This problem is a Bernoulli trial and can be solved with Theorem 3.6.
Theorem 3.6 Given n Bernoulli trials with probability \(p\) of success on each experiment, the probability of exactly \(j\) successes is
\[b(n, p, j) = \bigg ( \begin{matrix} n\\ j \end{matrix} \bigg ) p^jq^{n-j} \\ where \space q = 1 - p.\]
First let’s look Baumgartner’s implied assumption that if the students all flipped coins there will be no exam with two or fewer answers correct.
\[n = 340\]
To calculate \(p\) we must sum the possible permutations of getting 0 success of 10 trials, 1 success of 10 trials, and 2 successes of 10 trials, and divide this sum by the total possible subsets from 10 elements.

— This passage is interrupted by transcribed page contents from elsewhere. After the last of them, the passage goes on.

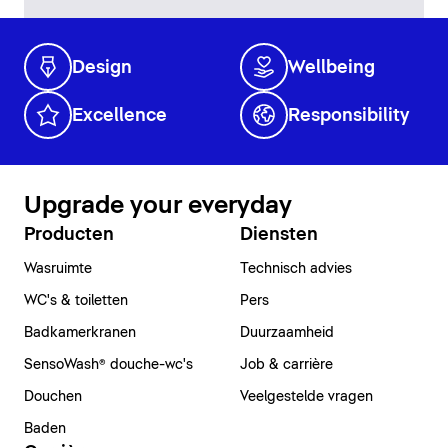
Design
Wellbeing
Excellence
Responsibility
Upgrade your everyday
Producten
Diensten
Wasruimte
Technisch advies
WC's & toiletten
Pers
Badkamerkranen
Duurzaamheid
SensoWash® douche-wc's
Job & carrière
Douchen
Veelgestelde vragen
Baden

\[ p = \frac{\bigg ( \begin{matrix} 10\\ 0 \end{matrix} \bigg ) + \bigg ( \begin{matrix} 10\\ 1 \end{matrix} \bigg ) + \bigg ( \begin{matrix} 10\\ 2 \end{matrix} \bigg )}{2^{10}} = \frac{56}{1024}\] \[j = 0\]
\[b(340, \frac{56}{1024}, 0) = \bigg ( \begin{matrix} 340\\ 0 \end{matrix} \bigg ) \frac{56}{1024}^0\frac{968}{1024}^{340} = 4.961765e-09\]
It seems that it is almost improbable that there will no exams with two or fewer correct answers if all 340 students flipped a coin. So Baumgartner is wrong.
Now let’s look at Crowell’s claim that there will be atleast one exam with all incorrect answers.
To reduce the computational workload with factorials, I will use the opposite of this claim by saying that there will be no exam with zero correct answers if they all guessed. If there is a high probability of getting zero correct answers then it would not be reasonable to expect atleast 1 exam with zero correct answers.
\[n = 340\]
To calculate \(p\) we must find the possible permutations of getting zero success of ten trials and divide it by the total possible subsets from 10 elements.
\[ p = \frac{\bigg ( \begin{matrix} 10\\ 0 \end{matrix} \bigg ) }{2^{10}} = \frac{1}{1024}\]
\[j = 0\]
\[b(340, \frac{1}{1024}, 0) = \bigg ( \begin{matrix} 340\\ 0 \end{matrix} \bigg ) \frac{1}{1024}^0\frac{1023}{1024}^{340} = 0.7173485\]
It seems that Crowell is wrong to expect at least one exam with all incorrect answers. Ofcourse this depends on your threshold for expectation.
Only Prosser is correct in expecting at least 1 one exam with two or fewer correct answers if they all guessed!